Ernst potential from Kaluza-Klein reduction of axisymmetric space-time

Question

Following appendix A of "Ergoregions in Magnetised Black Hole Spacetimes" by G. W. Gibbons, A. H. Mujtaba and C. N. Pope, starting from the Lagrangian

$$\mathcal{L} = \hat{R} - \hat{F}_{\mu\nu}\hat{F}^{\mu\nu},$$ metric and field

$$\mathrm{d}\hat{s}^2 = e^{2\phi} \mathrm{d}s^2 + e^{-2\phi}(\mathrm{d}z + 2\mathcal{A})^2,\\ \hat{A} = A + \chi(\mathrm{d}z +2 \mathcal{A}),$$

after Kaluza-Klein reduction, with Killing vector $K\equiv\partial_z$ corresponding to a spatial dimension, we obtain the reduced lagrangian. After using Lagrange multipliers and dualizing the fields, we obtain $$\hat{F} = -e^{2\phi} \star \mathrm{d}\psi + d \chi \wedge (\mathrm{d}z + 2\mathcal{A}),\quad e^{-2\phi} \star F = \mathrm{d} \psi, \quad F \equiv \mathrm{d} A + 2\chi \mathrm{d}\mathcal{A},$$

where the hatted quantities are 4-dimensional, none of the fields depends on $z$ and $\star$ is the Hodge dual with respect to $\mathrm{d}s^2$. At the end, they define the complex Ernst potential by $d \Phi = i_K(\hat{\star}\hat{F} + \mathrm{i} \hat{F})$, $\Phi = \psi + \mathrm{i}\chi$, where $i_K$ is the interior product by $K$. $i_K \hat{F} = -\mathrm{d} \chi$ is easy to derive, but $\mathrm{d}\psi = i_K \hat{\star} \hat{F}$ has proved to be not so easy.

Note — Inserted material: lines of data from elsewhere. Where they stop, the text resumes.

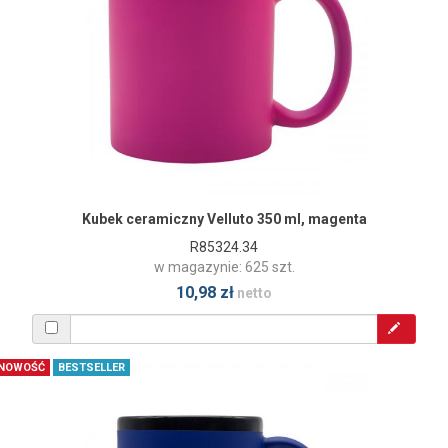
Kubek ceramiczny Velluto 350 ml, magenta
R85324.34
w magazynie: 625 szt.
10,98 zł
netto
NOWOŚĆ
BESTSELLER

My question is about this last equation. Considering that $\det \hat{g}_{MN} = e^{4\phi} \det g_{\mu\nu}$, I obtain $$i_K \hat{\star} \hat{F} = - e^{2\phi} \star(F + 2 \mathrm{d} \chi \wedge \mathcal{A}),$$ which is obviously wrong. Could somebody provide some hint about this last equation? It must be easy to derive, but I cannot see the way at the moment.

Answer 1

We have $i_K\hat{\star}d \psi = \star d\psi$. Indeed, $$i_K \hat{\star} d \psi = (d \psi)^a \hat{\epsilon}_{abcd} K^b = (d\psi)_e \hat{g}^{ea} e^{2\phi} \epsilon_{acd} = (d\psi)_e g^{ea} \epsilon_{acd} = \star d \psi,$$ since $\hat{\epsilon}_{abcd} K^b = \hat{e}^0\wedge \hat{e}^1 \wedge \hat{e}^2 \wedge i_K\hat{e}^z = e^{2\phi} e^0\wedge e^1 \wedge e^2 = e^{2\phi}\epsilon_{acd}$. Also, the identity $$i_K \hat{\star} d\psi = \hat{\star} (d\psi\wedge K)$$ holds, and if we use it in the definition of $\hat{F}$, we obtain $\hat{F} = e^{2\phi}[- \hat{\star}(d \psi\wedge K) + d \chi\wedge K]$, from which the equation $i_K\hat{\star}\hat{F} = - d\psi$ follows. We observe that there is a sign error in the article. Actually, the definition of $\Phi$ is wrong, but this only becomes apparent if one attempts to relate it to the Ernst potentials.